● **Required action 1**:
Answer these questions from the shadow IT article, giving each answer on its own line marked with the same letter:
(a) How many IT workers did the CIO INSIGHT study survey?
(b) According to the OneLogin survey, what share of organizations reported the use of shadow IT within their companies?
(c) What social network does the article name as a backdoor target?
● **Required action 2**: From the shadow IT article, print the passage that begins at the words "By April 22, 2014Article" and stops after "by the IT department.".
● **Required action 3**: Name every country where the CIO INSIGHT study in the shadow IT article surveyed workers.

*** Selected excerpt

By April 22, 2014Article

A company’s greatest security risk may not be external or even malicious. It could simply be an employee using “shadow IT” and thereby exploiting a security loophole. 

In short, shadow IT refers to IT support provided by non-IT department employees or to employees who deploy solutions without the permission of the IT department. This can be as simple as employees finding a backdoor in the system that allows them to access Facebook. At its worst, shadow IT is employees using alternative untested software to complete work-related tasks. 

While this isn’t always exclusively negative, it can have devastating impacts if the employee isn’t extensively knowledgeable in the software and/or the security put into place by the IT department. 

According to a study by CIO INSIGHT that surveyed 300 IT workers and 300 additional line-of-business workers throughout the United States, United Kingdom, Australia and New Zealand, “more than 80 percent of both groups admit to using SaaS apps at work without IT’s approval.” 

A number this high suggests that most if not all employees are engaging in some type of shadow IT while at work. This points to the incredibly high need to put protection methods into place to help mitigate the risks associated with shadow IT. 

A second survey by OneLogin showed startlingly high statistics, even when the statistic of 80 percent was further broken down. Found here, it suggested that nearly 71 percent of organizations reported the use of shadow IT within their companies. Within that group, nearly 72 percent reported that they allowed cloud app access to people outside of the company. A further 43 percent reported dangerous security practices, including leaving passwords on digital or real sticky notes and/or spreadsheet programs like Google Drive.

******
*** Information provided

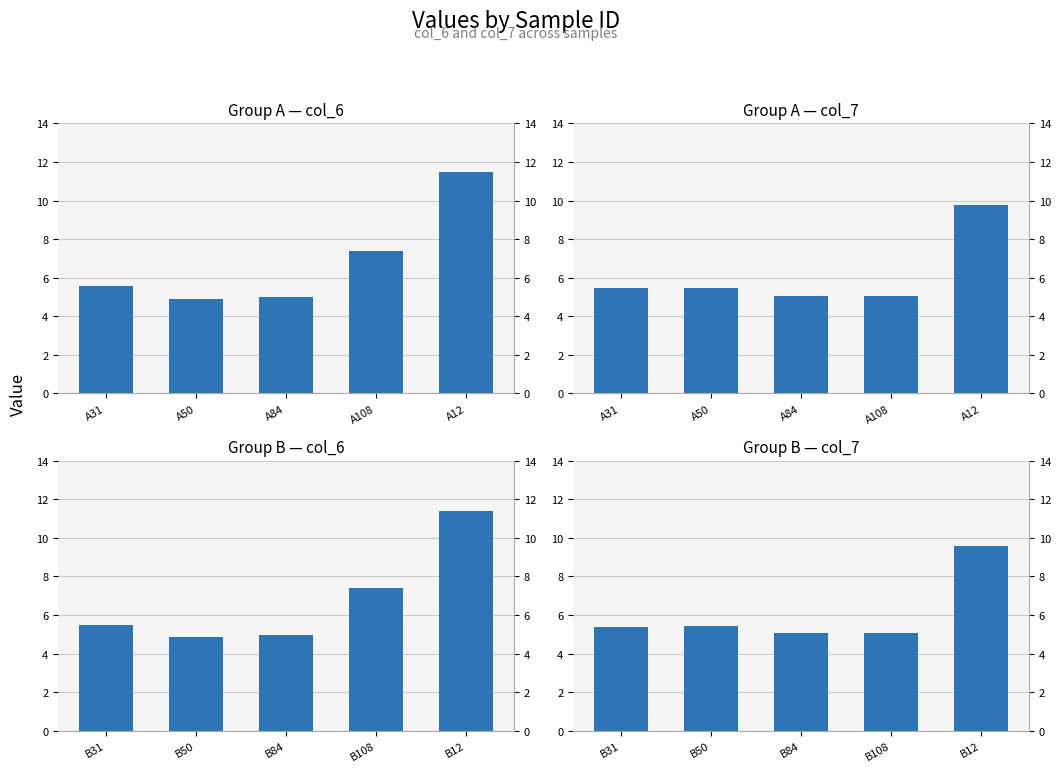

At how many categories does at least one series exceed 7?

2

******

● **Task solution 1**:
(a) 300
(b) Nearly 71 percent
(c) Facebook

● **Task solution 2**:
By April 22, 2014Article

A company’s greatest security risk may not be external or even malicious. It could simply be an employee using “shadow IT” and thereby exploiting a security loophole. 

In short, shadow IT refers to IT support provided by non-IT department employees or to employees who deploy solutions without the permission of the IT department. This can be as simple as employees finding a backdoor in the system that allows them to access Facebook. At its worst, shadow IT is employees using alternative untested software to complete work-related tasks. 

While this isn’t always exclusively negative, it can have devastating impacts if the employee isn’t extensively knowledgeable in the software and/or the security put into place by the IT department.

● **Task solution 3**: United States, United Kingdom, Australia, New Zealand